Le 15 mai 2026 constitue une date charnière pour la justice gabonaise. La chambre d’accusation de la Cour d’appel judiciaire de Libreville doit rendre son verdict. Il porte sur la détention préventive d’Alain-Claude Bilie-By-Nze, ancien Premier ministre. Ses avocats avaient introduit deux recours : un appel de l’ordonnance de placement et une demande de liberté provisoire. Selon plusieurs sources concordantes, citéees par notre confrère GabonReview, l’issue favorable à la défense paraît très peu probable. Les informations disponibles avant l’audience indiquent un maintien en détention.
Les dés jetés dès le 12 mai
La véritable décision aurait été prise lors de l’audience du 12 mai 2026. Une source judiciaire proche du dossier le confirme sans ambiguïté. La séance du 15 mai ne constituerait donc qu’une lecture publique formelle. Les conclusions sont, selon cette source, d’ores et déjà fixées. « Cette information a filtré dans les cercles judiciaires de Libreville avant le prononcé officiel », précise notre confrère. L’activiste Thibaut Adzatys l’avait révélée publiquement dès le 13 mai sur les réseaux sociaux. Sa publication a déclenché de vives réactions dans l’opinion gabonaise.
Le parquet général tient sa ligne
Le procureur général Eddy Narcisse Minang a soumis des réquisitions écrites à la chambre. Conformément à l’article 182 du Code de procédure pénale, il a requis le rejet de la liberté provisoire. Il a également demandé la confirmation de l’ordonnance de détention préventive initiale. Ces réquisitions n’auraient rencontré aucun obstacle juridique déterminant au sein de la juridiction rappelle notre confrère GabonReview. Plusieurs observateurs du palais de justice notent que la chambre n’a pas dévié de la position du parquet. sur le cas de l’ancien chef du gouvernement. Ce constat est jugé particulièrement révélateur dans les milieux du droit gabonais. En outre, la chambre d’accusation dispose d’un pouvoir souverain en matière de mesures privatives de liberté.
Des garanties solides, une détention maintenue
La persistance de la détention soulève des interrogations légitimes sur le fond du dossier. Le journaliste Gaël Bobouagno Lenga les formule explicitement dans La presse judiciaire gabonaise. Il rappelle les critères légaux du maintien en détention, définis par l’article 132 du Code de procédure pénale. Alain-Claude Bilie-By-Nze est marié, père de famille et président d’un parti politique reconnu. Plusieurs avocats constitués l’assistent et sa notoriété nationale le rend parfaitement identifiable. Ses garanties de représentation semblent solides et difficilement contestables sur le plan juridique. Pourtant, elles n’auraient pas suffi à inverser la décision.
L’impartialité du parquet en question
Certains juristes remettraient en cause la neutralité du procureur général. « Lors d’une session criminelle antérieure, il avait affiché publiquement sa volonté de voir Bilie-By-Nze répondre de ses actes » selon notre confrère.

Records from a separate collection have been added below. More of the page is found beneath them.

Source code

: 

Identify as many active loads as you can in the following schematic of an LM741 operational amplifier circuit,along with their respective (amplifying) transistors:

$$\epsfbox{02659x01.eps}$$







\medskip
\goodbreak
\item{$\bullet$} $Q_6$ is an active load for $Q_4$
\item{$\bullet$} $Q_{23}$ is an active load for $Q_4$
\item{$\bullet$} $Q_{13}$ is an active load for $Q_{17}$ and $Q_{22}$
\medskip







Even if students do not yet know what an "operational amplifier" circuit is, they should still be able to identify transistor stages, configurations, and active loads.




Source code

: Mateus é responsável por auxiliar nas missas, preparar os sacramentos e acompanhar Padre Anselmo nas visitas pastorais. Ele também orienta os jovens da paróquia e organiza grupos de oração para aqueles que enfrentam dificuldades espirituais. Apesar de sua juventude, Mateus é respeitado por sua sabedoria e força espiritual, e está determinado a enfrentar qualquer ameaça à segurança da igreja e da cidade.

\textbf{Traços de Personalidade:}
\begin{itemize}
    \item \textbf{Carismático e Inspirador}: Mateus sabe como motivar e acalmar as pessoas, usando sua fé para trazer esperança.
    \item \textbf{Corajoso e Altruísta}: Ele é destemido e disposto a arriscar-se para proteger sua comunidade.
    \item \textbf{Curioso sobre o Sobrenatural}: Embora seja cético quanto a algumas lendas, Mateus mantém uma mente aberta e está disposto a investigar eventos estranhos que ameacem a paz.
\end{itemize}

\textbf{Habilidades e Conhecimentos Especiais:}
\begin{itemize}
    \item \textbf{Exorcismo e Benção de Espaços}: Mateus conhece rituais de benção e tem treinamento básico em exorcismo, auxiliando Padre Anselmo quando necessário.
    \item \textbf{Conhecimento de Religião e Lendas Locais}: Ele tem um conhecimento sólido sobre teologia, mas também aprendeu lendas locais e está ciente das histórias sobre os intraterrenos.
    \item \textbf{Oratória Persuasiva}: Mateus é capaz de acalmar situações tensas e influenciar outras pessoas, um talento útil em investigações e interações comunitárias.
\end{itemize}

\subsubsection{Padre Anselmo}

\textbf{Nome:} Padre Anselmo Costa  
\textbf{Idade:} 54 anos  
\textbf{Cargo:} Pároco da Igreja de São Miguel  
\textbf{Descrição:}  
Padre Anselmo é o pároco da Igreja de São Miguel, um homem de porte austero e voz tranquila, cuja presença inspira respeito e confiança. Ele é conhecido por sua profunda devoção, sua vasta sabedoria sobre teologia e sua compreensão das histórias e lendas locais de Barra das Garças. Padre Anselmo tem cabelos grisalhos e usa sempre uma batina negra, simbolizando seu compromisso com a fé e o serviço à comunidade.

Ces déclarations préalables seraient incompatibles avec l’exigence d’impartialité du ministère public. Elles génèrent un malaise croissant dans les milieux judiciaires et au sein de la société civile. La frontière entre conviction personnelle et devoir de réserve semble ici difficile à tracer. La publication de Bobouagno Lenga a ainsi posé la question fondamentale de l’équilibre des pouvoirs au sein du Gabon.
La crédibilité de la justice gabonaise en jeu
Pour Gaël Bobouagno Lenga, l’enjeu va au-delà de la seule personne de l’ancien Premier ministre. La justice gabonaise joue ici une part essentielle de sa crédibilité institutionnelle. Il appelle la chambre d’accusation à démontrer que le droit prime sur toute pression extérieure. Le Gabon traverse une période de transition sensible depuis le coup d’État d’août 2023. Chaque décision judiciaire y est scrutée par la communauté internationale comme un test de l’État de droit. Dans ce contexte particulièrement tendu, la décision du 15 mai dépasse clairement les enjeux d’un dossier judiciaire isolé. Le sort de Bilie-By-Nze est ainsi devenu le symbole d’une fragilité démocratique plus profonde.